Ректор остановился перед ней.

– Вовсе нет, госпожа Гарсиа, – сказал он немного иронично и немного печально. – Ваши верили в то, что завоюют славу в смертном бою. Так и вышло. И смертный бой, и слава – я вас уверяю, что еще много лет о них не забудут.

Леонор вскинула голову и ответила ему яростным взглядом блестящих глаз.

– Они хотели победить! Но никто не может совершить невозможного!

– А вот тут вы неправы, госпожа Гарсиа. Я знаю, как в одной деревне безоружная девочка заставила отступить пьяных от вина и крови солдат, оскорбивших ее мать и собиравшихся ограбить дом. – Она вспыхнула, но он уже не смотрел на нее, повернувшись к остальным. – Солдат, которые за меньшее расстреляли целую семью в соседнем селе, на случай если вы думаете, что это было легко. Это была та самая невозможность, в которую не верил никто – кроме девочки, которая всерьез верила, что она скажет нужные слова, и они устыдятся.

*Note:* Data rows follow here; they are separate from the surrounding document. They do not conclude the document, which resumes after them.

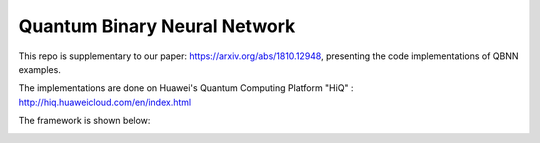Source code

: Quantum Binary Neural Network
==================================================================
This repo is supplementary to our paper: https://arxiv.org/abs/1810.12948, 
presenting the code implementations of QBNN examples.

The implementations are done on Huawei's Quantum Computing Platform "HiQ" : http://hiq.huaweicloud.com/en/index.html
    
.. image:: circuits/Example_1_QBN_Circuit.png
     :width: 400px
.. image:: circuits/Example_2_QBN_Circuit.png
     :width: 500px
.. image:: circuits/Example_3_QBNN_Circuit.png
     :width: 100px
.. image:: circuits/Example_4_QBNN_Circuit.png
     :width: 100px

.. image:: results/weight_state_evolution_Example_3
     
     
     
The framework is shown below:

.. image:: Framework.png
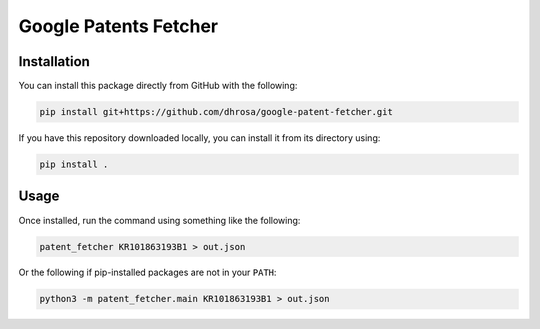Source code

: Google Patents Fetcher
======================

Installation
------------

You can install this package directly from GitHub with the following:

.. code:: shell

   pip install git+https://github.com/dhrosa/google-patent-fetcher.git

If you have this repository downloaded locally, you can install it from its directory using:

.. code:: shell

   pip install .

Usage
-----

Once installed, run the command using something like the following:

.. code:: shell

   patent_fetcher KR101863193B1 > out.json

Or the following if pip-installed packages are not in your ``PATH``:

.. code:: shell

   python3 -m patent_fetcher.main KR101863193B1 > out.json
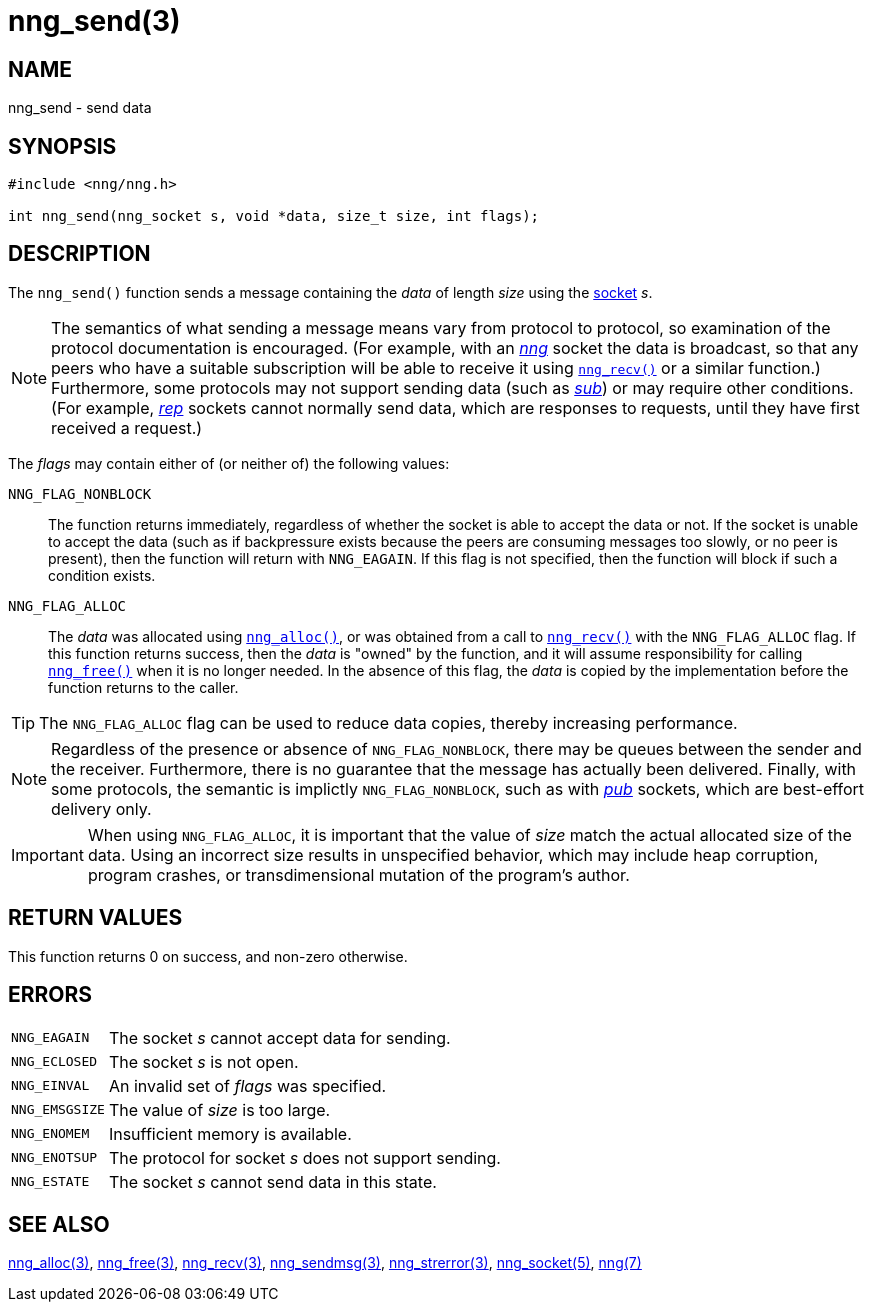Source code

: = nng_send(3)
//
// Copyright 2018 Staysail Systems, Inc. <info@staysail.tech>
// Copyright 2018 Capitar IT Group BV <info@capitar.com>
//
// This document is supplied under the terms of the MIT License, a
// copy of which should be located in the distribution where this
// file was obtained (LICENSE.txt).  A copy of the license may also be
// found online at https://opensource.org/licenses/MIT.
//

== NAME

nng_send - send data

== SYNOPSIS

[source, c]
----
#include <nng/nng.h>

int nng_send(nng_socket s, void *data, size_t size, int flags);
----

== DESCRIPTION

The `nng_send()` function sends a message containing the _data_ of
length _size_ using the <<nng_socket.5#,socket>> _s_.

NOTE: The semantics of what sending a message means vary from protocol to
protocol, so examination of the protocol documentation is encouraged.
(For example, with an <<nng_pub.7#,_nng_>> socket the data is broadcast, so that
any peers who have a suitable subscription will be able to receive it using
`<<nng_recv.3#,nng_recv()>>` or a similar function.)
Furthermore, some protocols may not support sending data (such as
<<nng_sub.7#,_sub_>>) or may require other conditions.
(For example, <<nng_rep.7#,_rep_>> sockets cannot normally send data,
which are responses to requests, until they have first received a request.)

The _flags_ may contain either of (or neither of) the following values:

`NNG_FLAG_NONBLOCK`::
    The function returns immediately, regardless of whether
    the socket is able to accept the data or not.  If the socket is unable
    to accept the data (such as if backpressure exists because the peers
    are consuming messages too slowly, or no peer is present), then the
    function will return with `NNG_EAGAIN`.  If this flag is not specified,
    then the function will block if such a condition exists.

`NNG_FLAG_ALLOC`::
    The _data_ was allocated using `<<nng_alloc.3#,nng_alloc()>>`, or was
    obtained from a call to `<<nng_recv.3#,nng_recv()>>` with
    the `NNG_FLAG_ALLOC` flag.
    If this function returns success, then the _data_ is "owned" by the
    function, and it will assume responsibility for calling
    `<<nng_free.3#,nng_free()>>` when it is no longer needed.
    In the absence of this flag, the _data_ is copied by the implementation
    before the function returns to the caller.

TIP: The `NNG_FLAG_ALLOC` flag can be used to reduce data copies, thereby
increasing performance.

NOTE: Regardless of the presence or absence of `NNG_FLAG_NONBLOCK`, there may
be queues between the sender and the receiver.
Furthermore, there is no guarantee that the message has actually been delivered.
Finally, with some protocols, the semantic is implictly `NNG_FLAG_NONBLOCK`,
such as with <<nng_pub.7#,_pub_>> sockets, which are best-effort delivery only.

IMPORTANT: When using `NNG_FLAG_ALLOC`, it is important that the value of _size_
match the actual allocated size of the data.
Using an incorrect size results
in unspecified behavior, which may include heap corruption, program crashes,
or transdimensional mutation of the program's author.

== RETURN VALUES

This function returns 0 on success, and non-zero otherwise.

== ERRORS

[horizontal]
`NNG_EAGAIN`:: The socket _s_ cannot accept data for sending.
`NNG_ECLOSED`:: The socket _s_ is not open.
`NNG_EINVAL`:: An invalid set of _flags_ was specified.
`NNG_EMSGSIZE`:: The value of _size_ is too large.
`NNG_ENOMEM`:: Insufficient memory is available.
`NNG_ENOTSUP`:: The protocol for socket _s_ does not support sending.
`NNG_ESTATE`:: The socket _s_ cannot send data in this state.

== SEE ALSO

[.text-left]
<<nng_alloc.3#,nng_alloc(3)>>,
<<nng_free.3#,nng_free(3)>>,
<<nng_recv.3#,nng_recv(3)>>,
<<nng_sendmsg.3#,nng_sendmsg(3)>>,
<<nng_strerror.3#,nng_strerror(3)>>,
<<nng_socket.5#,nng_socket(5)>>,
<<nng.7#,nng(7)>>
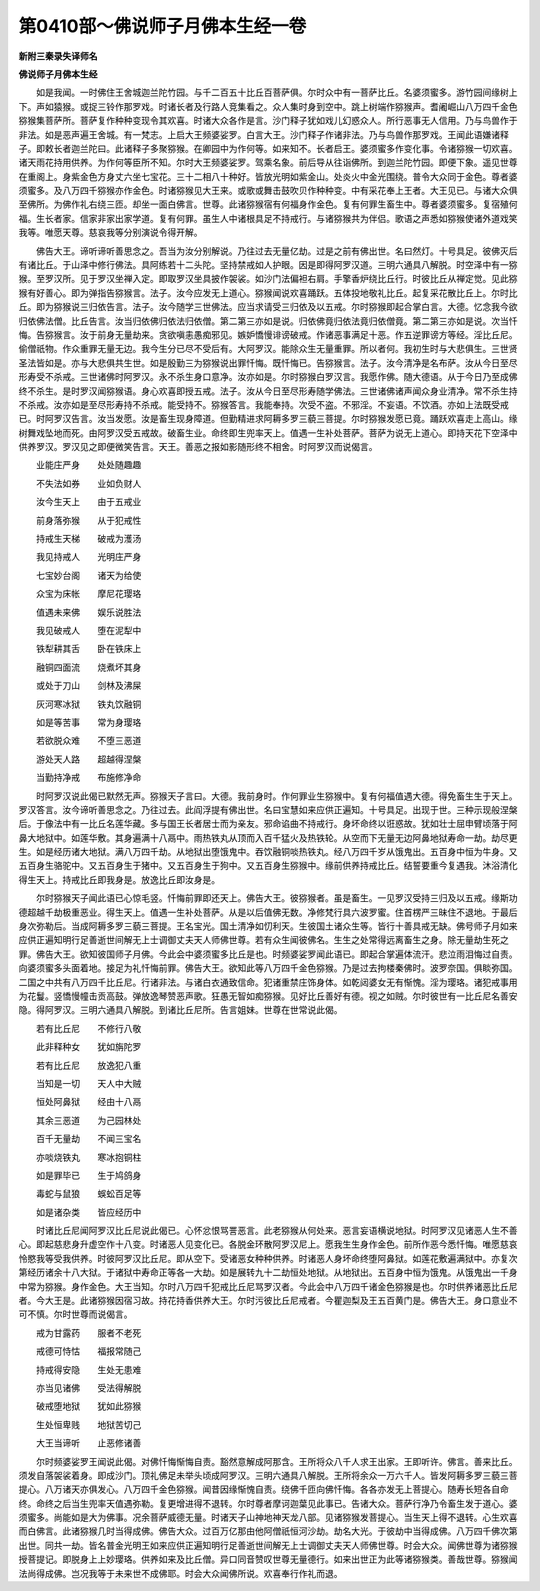 第0410部～佛说师子月佛本生经一卷
====================================

**新附三秦录失译师名**

**佛说师子月佛本生经**


　　如是我闻。一时佛住王舍城迦兰陀竹园。与千二百五十比丘百菩萨俱。尔时众中有一菩萨比丘。名婆须蜜多。游竹园间缘树上下。声如猿猴。或捉三铃作那罗戏。时诸长者及行路人竞集看之。众人集时身到空中。跳上树端作猕猴声。耆阇崛山八万四千金色猕猴集菩萨所。菩萨复作种种变现令其欢喜。时诸大众各作是言。沙门释子犹如戏儿幻惑众人。所行恶事无人信用。乃与鸟兽作于非法。如是恶声遍王舍城。有一梵志。上启大王频婆娑罗。白言大王。沙门释子作诸非法。乃与鸟兽作那罗戏。王闻此语嫌诸释子。即敕长者迦兰陀曰。此诸释子多聚猕猴。在卿园中为作何等。如来知不。长者启王。婆须蜜多作变化事。令诸猕猴一切欢喜。诸天雨花持用供养。为作何等臣所不知。尔时大王频婆娑罗。驾乘名象。前后导从往诣佛所。到迦兰陀竹园。即便下象。遥见世尊在重阁上。身紫金色方身丈六坐七宝花。三十二相八十种好。皆放光明如紫金山。处炎火中金光围绕。普令大众同于金色。尊者婆须蜜多。及八万四千猕猴亦作金色。时诸猕猴见大王来。或歌或舞击鼓吹贝作种种变。中有采花奉上王者。大王见已。与诸大众俱至佛所。为佛作礼右绕三匝。却坐一面白佛言。世尊。此诸猕猴宿有何福身作金色。复有何罪生畜生中。尊者婆须蜜多。复宿殖何福。生长者家。信家非家出家学道。复有何罪。虽生人中诸根具足不持戒行。与诸猕猴共为伴侣。歌语之声悉如猕猴使诸外道戏笑我等。唯愿天尊。慈哀我等分别演说令得开解。

　　佛告大王。谛听谛听善思念之。吾当为汝分别解说。乃往过去无量亿劫。过是之前有佛出世。名曰然灯。十号具足。彼佛灭后有诸比丘。于山泽中修行佛法。具阿练若十二头陀。坚持禁戒如人护眼。因是即得阿罗汉道。三明六通具八解脱。时空泽中有一猕猴。至罗汉所。见于罗汉坐禅入定。即取罗汉坐具披作袈裟。如沙门法偏袒右肩。手擎香炉绕比丘行。时彼比丘从禅定觉。见此猕猴有好善心。即为弹指告猕猴言。法子。汝今应发无上道心。猕猴闻说欢喜踊跃。五体投地敬礼比丘。起复采花散比丘上。尔时比丘。即为猕猴说三归依告言。法子。汝今随学三世佛法。应当求请受三归依及以五戒。尔时猕猴即起合掌白言。大德。忆念我今欲归依佛法僧。比丘告言。汝当归依佛归依法归依僧。第二第三亦如是说。归依佛竟归依法竟归依僧竟。第二第三亦如是说。次当忏悔。告猕猴言。汝于前身无量劫来。贪欲嗔恚愚痴邪见。嫉妒憍慢诽谤破戒。作诸恶事满足十恶。作五逆罪谤方等经。淫比丘尼。偷僧祇物。作众重罪无量无边。我今生分已尽不受后有。大阿罗汉。能除众生无量重罪。所以者何。我初生时与大悲俱生。三世贤圣法皆如是。亦与大悲俱共生世。如是殷勤三为猕猴说出罪忏悔。既忏悔已。告猕猴言。法子。汝今清净是名布萨。汝从今日至尽形寿受不杀戒。三世诸佛时阿罗汉。永不杀生身口意净。汝亦如是。尔时猕猴白罗汉言。我愿作佛。随大德语。从于今日乃至成佛终不杀生。是时罗汉闻猕猴语。身心欢喜即授五戒。法子。汝从今日至尽形寿随学佛法。三世诸佛诸声闻众身业清净。常不杀生持不杀戒。汝亦如是至尽形寿持不杀戒。能受持不。猕猴答言。我能奉持。次受不盗。不邪淫。不妄语。不饮酒。亦如上法既受戒已。时阿罗汉告言。汝当发愿。汝是畜生现身障道。但勤精进求阿耨多罗三藐三菩提。尔时猕猴发愿已竟。踊跃欢喜走上高山。缘树舞戏坠地而死。由阿罗汉受五戒故。破畜生业。命终即生兜率天上。值遇一生补处菩萨。菩萨为说无上道心。即持天花下空泽中供养罗汉。罗汉见之即便微笑告言。天王。善恶之报如影随形终不相舍。时阿罗汉而说偈言。

　　业能庄严身　　处处随趣趣

　　不失法如券　　业如负财人

　　汝今生天上　　由于五戒业

　　前身落弥猴　　从于犯戒性

　　持戒生天梯　　破戒为濩汤

　　我见持戒人　　光明庄严身

　　七宝妙台阁　　诸天为给使

　　众宝为床帐　　摩尼花璎珞

　　值遇未来佛　　娱乐说胜法

　　我见破戒人　　堕在泥犁中

　　铁犁耕其舌　　卧在铁床上

　　融铜四面流　　烧煮坏其身

　　或处于刀山　　剑林及沸屎

　　灰河寒冰狱　　铁丸饮融铜

　　如是等苦事　　常为身璎珞

　　若欲脱众难　　不堕三恶道

　　游处天人路　　超越得涅槃

　　当勤持净戒　　布施修净命

　　时阿罗汉说此偈已默然无声。猕猴天子言曰。大德。我前身时。作何罪业生猕猴中。复有何福值遇大德。得免畜生生于天上。罗汉答言。汝今谛听善思念之。乃往过去。此阎浮提有佛出世。名曰宝慧如来应供正遍知。十号具足。出现于世。三种示现般涅槃后。于像法中有一比丘名莲华藏。多与国王长者居士而为亲友。邪命谄曲不持戒行。身坏命终以诳惑故。犹如壮士屈申臂顷落于阿鼻大地狱中。如莲华敷。其身遍满十八鬲中。雨热铁丸从顶而入百千猛火及热铁轮。从空而下无量无边阿鼻地狱寿命一劫。劫尽更生。如是经历诸大地狱。满八万四千劫。从地狱出堕饿鬼中。吞饮融铜啖热铁丸。经八万四千岁从饿鬼出。五百身中恒为牛身。又五百身生骆驼中。又五百身生于猪中。又五百身生于狗中。又五百身生猕猴中。缘前供养持戒比丘。结誓要重今复遇我。沐浴清化得生天上。持戒比丘即我身是。放逸比丘即汝身是。

　　尔时猕猴天子闻此语已心惊毛竖。忏悔前罪即还天上。佛告大王。彼猕猴者。虽是畜生。一见罗汉受持三归及以五戒。缘斯功德超越千劫极重恶业。得生天上。值遇一生补处菩萨。从是以后值佛无数。净修梵行具六波罗蜜。住首楞严三昧住不退地。于最后身次弥勒后。当成阿耨多罗三藐三菩提。王名宝光。国土清净如忉利天。生彼国土诸众生等。皆行十善具戒无缺。佛号师子月如来应供正遍知明行足善逝世间解无上士调御丈夫天人师佛世尊。若有众生闻彼佛名。生生之处常得远离畜生之身。除无量劫生死之罪。佛告大王。欲知彼国师子月佛。今此会中婆须蜜多比丘是也。时频婆娑罗闻此语已。即起合掌遍体流汗。悲泣雨泪悔过自责。向婆须蜜多头面着地。接足为礼忏悔前罪。佛告大王。欲知此等八万四千金色猕猴。乃是过去拘楼秦佛时。波罗奈国。俱睒弥国。二国之中共有八万四千比丘尼。行诸非法。与诸白衣通致信命。犯诸重禁庄饰身体。如乾闼婆女无有惭愧。淫为璎珞。诸犯戒事用为花鬘。竖憍慢幢击贡高鼓。弹放逸琴赞恶声歌。狂愚无智如痴猕猴。见好比丘善好有德。视之如贼。尔时彼世有一比丘尼名善安隐。得阿罗汉。三明六通具八解脱。到诸比丘尼所。告言姐妹。世尊在世常说此偈。

　　若有比丘尼　　不修行八敬

　　此非释种女　　犹如旃陀罗

　　若有比丘尼　　放逸犯八重

　　当知是一切　　天人中大贼

　　恒处阿鼻狱　　经由十八鬲

　　其余三恶道　　为己园林处

　　百千无量劫　　不闻三宝名

　　亦啖烧铁丸　　寒冰抱铜柱

　　如是罪毕已　　生于鸠鸽身

　　毒蛇与鼠狼　　蜈蚣百足等

　　如是诸杂类　　皆应经历中

　　时诸比丘尼闻阿罗汉比丘尼说此偈已。心怀忿恨骂詈恶言。此老猕猴从何处来。恶言妄语横说地狱。时阿罗汉见诸恶人生不善心。即起慈悲身升虚空作十八变。时诸恶人见变化已。各脱金环散阿罗汉尼上。愿我生生身作金色。前所作恶今悉忏悔。唯愿慈哀怜愍我等受我供养。时彼阿罗汉比丘尼。即从空下。受诸恶女种种供养。时诸恶人身坏命终堕阿鼻狱。如莲花敷遍满狱中。亦复次第经历诸余十八大狱。于诸狱中寿命正等各一大劫。如是展转九十二劫恒处地狱。从地狱出。五百身中恒为饿鬼。从饿鬼出一千身中常为猕猴。身作金色。大王当知。尔时八万四千犯戒比丘尼骂罗汉者。今此会中八万四千诸金色猕猴是也。尔时供养诸恶比丘尼者。今大王是。此诸猕猴因宿习故。持花持香供养大王。尔时污彼比丘尼戒者。今瞿迦梨及王五百黄门是。佛告大王。身口意业不可不慎。尔时世尊而说偈言。

　　戒为甘露药　　服者不老死

　　戒德可恃怙　　福报常随己

　　持戒得安隐　　生处无患难

　　亦当见诸佛　　受法得解脱

　　破戒堕地狱　　犹如此猕猴

　　生处恒卑贱　　地狱苦切己

　　大王当谛听　　止恶修诸善

　　尔时频婆娑罗王闻说此偈。对佛忏悔惭悔自责。豁然意解成阿那含。王所将众八千人求王出家。王即听许。佛言。善来比丘。须发自落袈裟着身。即成沙门。顶礼佛足未举头顷成阿罗汉。三明六通具八解脱。王所将余众一万六千人。皆发阿耨多罗三藐三菩提心。八万诸天亦俱发心。八万四千金色猕猴。闻昔因缘惭愧自责。绕佛千匝向佛忏悔。各各亦发无上菩提心。随寿长短各自命终。命终之后当生兜率天值遇弥勒。复更增进得不退转。尔时尊者摩诃迦葉见此事已。告诸大众。菩萨行净乃令畜生发于道心。婆须蜜多。尚能如是大为佛事。况余菩萨威德无量。时诸天子山神地神天龙八部。见诸猕猴发菩提心。当生天上得不退转。心生欢喜而白佛言。此诸猕猴几时当得成佛。佛告大众。过百万亿那由他阿僧祇恒河沙劫。劫名大光。于彼劫中当得成佛。八万四千佛次第出世。同共一劫。皆名普金光明王如来应供正遍知明行足善逝世间解无上士调御丈夫天人师佛世尊。时会大众。闻佛世尊为诸猕猴授菩提记。即脱身上上妙璎珞。供养如来及比丘僧。异口同音赞叹世尊无量德行。如来出世正为此等诸猕猴类。善哉世尊。猕猴闻法尚得成佛。岂况我等于未来世不成佛耶。时会大众闻佛所说。欢喜奉行作礼而退。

– Может быть, она просто нашла те самые слова? – проговорила Одиль, раз уж остальные, даже Леонор, молчали.

Губы ректора снова тронула улыбка.

– Это какие же, госпожа де Нордгау? Давайте, порассуждайте. Я не прошу точных формулировок, но какой смысл они должны были нести? Угрожать небесным судом, умолять о пощаде, взывать к человечности уже пробовали и те, кого солдаты убили.

– Ее слова, – Одиль решила подыграть шараде и сделать вид, что автор слов не сидела с ними в одном помещении, – заставили их поверить, что они лучше, чем думали о себе?

Ректор в два шага преодолел расстояние до ее стола.

– Нет, госпожа де Нордгау, – сказал он мягко и лукаво, – не приписывайте другому человеку свое оружие. Нет, наша героиня ничего такого не могла и не хотела. Она их попросту испугала, если хотите знать.

По залу прошел шепоток и кое-где раздались смешки, а громче всех фыркнула сама Леонор.

– Да-да, – ректор отвернулся от Одили, – испугала, а что вы думаете? В тот момент она верила, свято верила, что за ней сила – сила дочери оскорбленной и измученной женщины, сила хозяйки дома, сила сторонника правого дела, наконец, хотя мы об этом еще поговорим. И эта сила была настолько велика, что четверо вооруженных до зубов мужчин, четверо, что уж греха таить, отпетых мерзавцев и убийц спасовали перед ней.

– Невероятно, – прищурился Хуан.

– Почему же? – ректор снова начал мерить шагами зал. – Люди, бывает, творят и куда большее. Дети в отчаянии поднимают глыбы, под которыми погребены родители, врачи бросают вызов чуме и выживают в эпидемию, хотя каждый день рискуют жизнью. Безоружная девушка как-то выехала одна к вражеской армии и заставила ее уйти без боя. Предел тому, что возможно и невозможно, человек кладет сам, – он вдруг наклонился к сидевшей тихо как мышка Катлине и легонько коснулся ее лба, – вот здесь.

– Если бы все было так просто, – негромко сказал Ксандер, – то сейчас…

Сидро д’Эстаон резко выпрямился.

– Просто? Вы думаете, господин ван Страатен, что вера – это просто?

Леонор снова не выдержала:

– Вас послушать, так и в самом деле просто! А если я вот сейчас из этого окна прыгну, потому что верю, что могу летать – что, полечу?

Ректор наклонил голову набок, как любопытная птица.

– А вы верите?

Адриано бы верил, укололо Одиль под сердцем.